Top of Quoted passage

Ah, you have reminded me of a missing case to be covered.

> Second, if we know that the length record never crosses a page, why not
> always check for proper alignment. I think the overhead should be minimal.

I don't think alignment should be checked always, because in the
"normal" case the lzo stuff is "compact":
	[len][----data----][len][----data----]...
It is never aligned to anything and we never knows where next @len
starts before we read the former one. The alignement-related issue is a
rare case.

Thanks for your comments.
-Gui

> Marc
> 
> 
> >  			fprintf(stderr, "bad compress length %lu\n",
> >  				(unsigned long)in_len);
> >  			return -1;
> > @@ -137,6 +156,7 @@ static int decompress_lzo(unsigned char *inbuf, char *outbuf, u64 compress_len,
> >  		outbuf += new_len;
> >  		inbuf += in_len;
> >  		tot_in += in_len;
> > +		aligned = 0;
> >  	}
> >  
> >  	*decompress_len = out_len;
> > 


--
To unsubscribe from this list: send the line "unsubscribe linux-btrfs" in
the body of a message to majordomo@vger.kernel.org
More majordomo info at  http://vger.kernel.org/majordomo-info.html
Marc Dietrich Sept. 18, 2014, 9:25 a.m. UTC | #3
Am Donnerstag, 18. September 2014, 17:10:54 schrieb Gui Hecheng:
> On Thu, 2014-09-18 at 10:25 +0200, Marc Dietrich wrote:
> > Hello Gui,
> > 
> > Am Donnerstag, 18. September 2014, 11:34:43 schrieb Gui Hecheng:
> > > When runing restore under lzo compression, "bad compress length"
> > > problems are encountered.
> > > It is because there is a page align problem with the @decompress_lzo,
> > > as follows:
> > > 		|------| |----|-| |------|...|------|
> > > 		  page         ^    page       page
> > > 			       |
> > > 			  3 bytes left
> > > 
> > > 	When lzo compress pages im RAM, lzo will ensure that
> > > 	the 4 bytes len will be in one page as a whole.
> > > 	There is a situation that 3 (or less) bytes are left
> > > 	at the end of a page, and then the 4 bytes len is
> > > 	stored at the start of the next page.
> > > 	But the @decompress_lzo doesn't goto the start of
> > > 	the next page and continue to read the next 4 bytes
> > > 	which is across two pages, so a random value is fetched
> > > 	as a "bad compress length".
> > > 
> > > So we just switch to the page-aligned start position to read
> > > the len of next piece of data when "bad compress length" is encounterd.
> > > If we still get bad compress length in this case, then there is a
> > > real "bad compress length", and we shall report error.

Bottom of Quoted passage
Top of Records to process

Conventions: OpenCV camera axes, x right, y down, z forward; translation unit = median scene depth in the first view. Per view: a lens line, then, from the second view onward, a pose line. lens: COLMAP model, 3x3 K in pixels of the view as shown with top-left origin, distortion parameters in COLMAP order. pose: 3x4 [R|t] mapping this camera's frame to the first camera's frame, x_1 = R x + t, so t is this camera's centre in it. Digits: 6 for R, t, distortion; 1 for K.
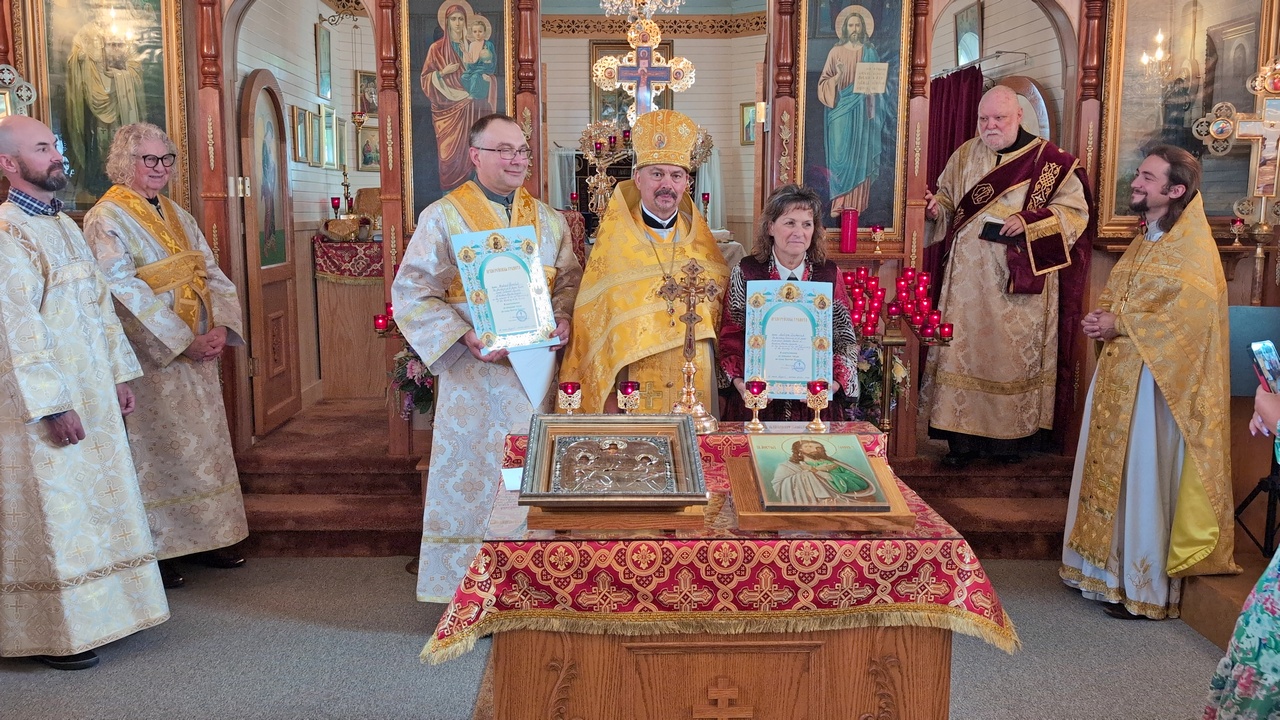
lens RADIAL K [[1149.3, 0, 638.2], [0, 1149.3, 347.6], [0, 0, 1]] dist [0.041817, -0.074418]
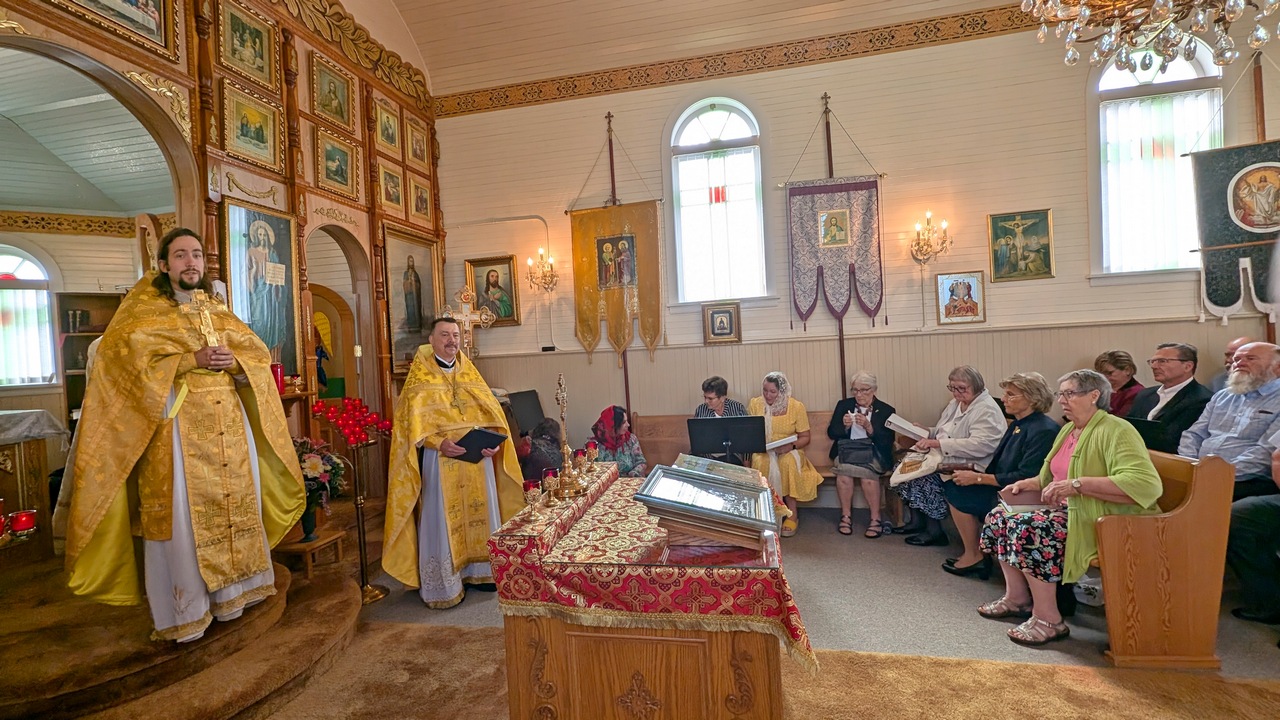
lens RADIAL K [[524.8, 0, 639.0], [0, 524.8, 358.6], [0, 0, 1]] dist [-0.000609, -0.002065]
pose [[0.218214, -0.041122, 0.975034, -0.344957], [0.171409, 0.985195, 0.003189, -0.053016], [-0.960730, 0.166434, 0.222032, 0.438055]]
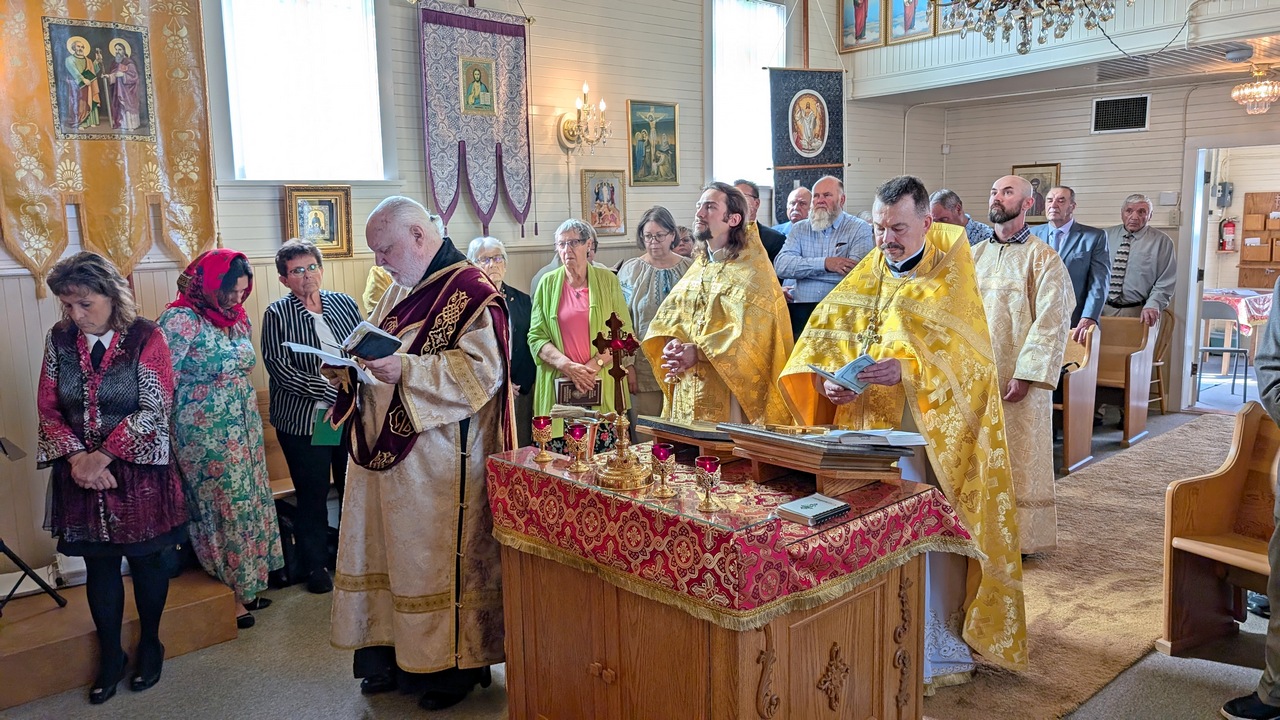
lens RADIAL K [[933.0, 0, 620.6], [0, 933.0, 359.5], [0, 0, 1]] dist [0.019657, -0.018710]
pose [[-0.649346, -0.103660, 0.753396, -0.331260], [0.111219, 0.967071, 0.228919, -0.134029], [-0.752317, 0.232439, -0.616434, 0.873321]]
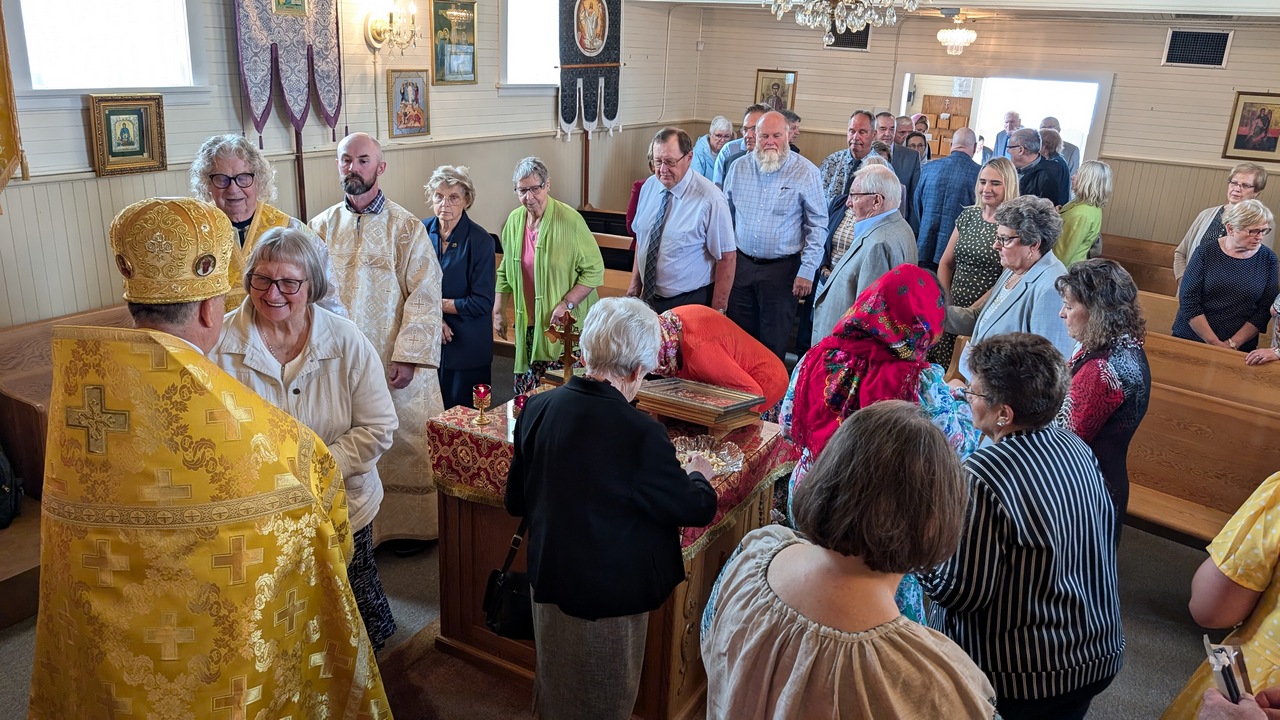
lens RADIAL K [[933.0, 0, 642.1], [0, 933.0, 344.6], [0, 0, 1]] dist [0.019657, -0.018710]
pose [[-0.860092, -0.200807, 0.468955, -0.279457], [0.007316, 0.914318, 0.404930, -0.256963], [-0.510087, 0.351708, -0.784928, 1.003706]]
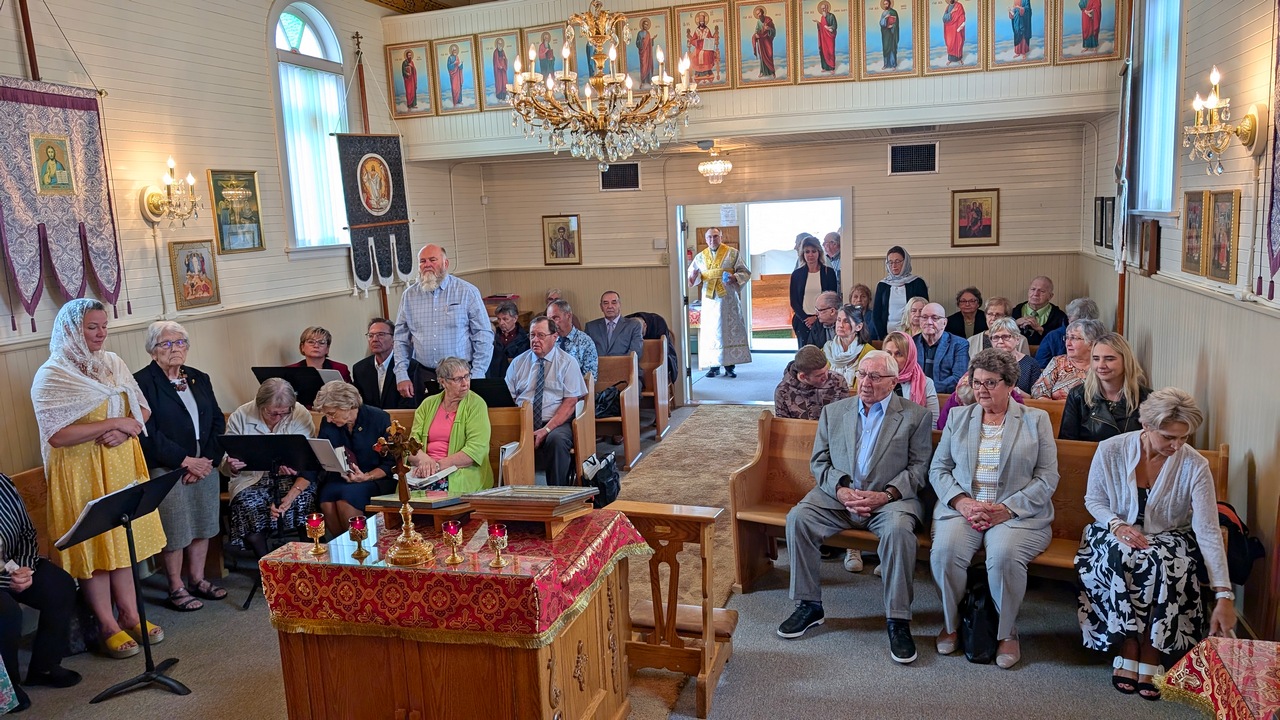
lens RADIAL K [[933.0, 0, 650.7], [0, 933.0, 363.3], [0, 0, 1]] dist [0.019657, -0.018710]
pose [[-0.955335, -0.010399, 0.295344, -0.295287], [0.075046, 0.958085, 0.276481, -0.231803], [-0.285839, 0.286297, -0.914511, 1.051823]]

Bottom of Records to process

**Set of tasks**
[A] Answer these from the mailing-list excerpt, one per line:
(i) How many bytes does the length record take up?
(ii) When this length record is moved to the next page, how many bytes can be left at the end of a page?
(iii) Which list does the unsubscribe line name?
[B] Revise the records from the first line through the line with "dist [0.041817, -0.074418]" by changing "translation unit" to "translation scale", and keep everything else the same. Please leave the pictures out.

**Per-task outputs**
[A]
(i) 4 bytes
(ii) 3 or fewer
(iii) linux-btrfs

[B]
Conventions: OpenCV camera axes, x right, y down, z forward; translation scale = median scene depth in the first view. Per view: a lens line, then, from the second view onward, a pose line. lens: COLMAP model, 3x3 K in pixels of the view as shown with top-left origin, distortion parameters in COLMAP order. pose: 3x4 [R|t] mapping this camera's frame to the first camera's frame, x_1 = R x + t, so t is this camera's centre in it. Digits: 6 for R, t, distortion; 1 for K.
lens RADIAL K [[1149.3, 0, 638.2], [0, 1149.3, 347.6], [0, 0, 1]] dist [0.041817, -0.074418]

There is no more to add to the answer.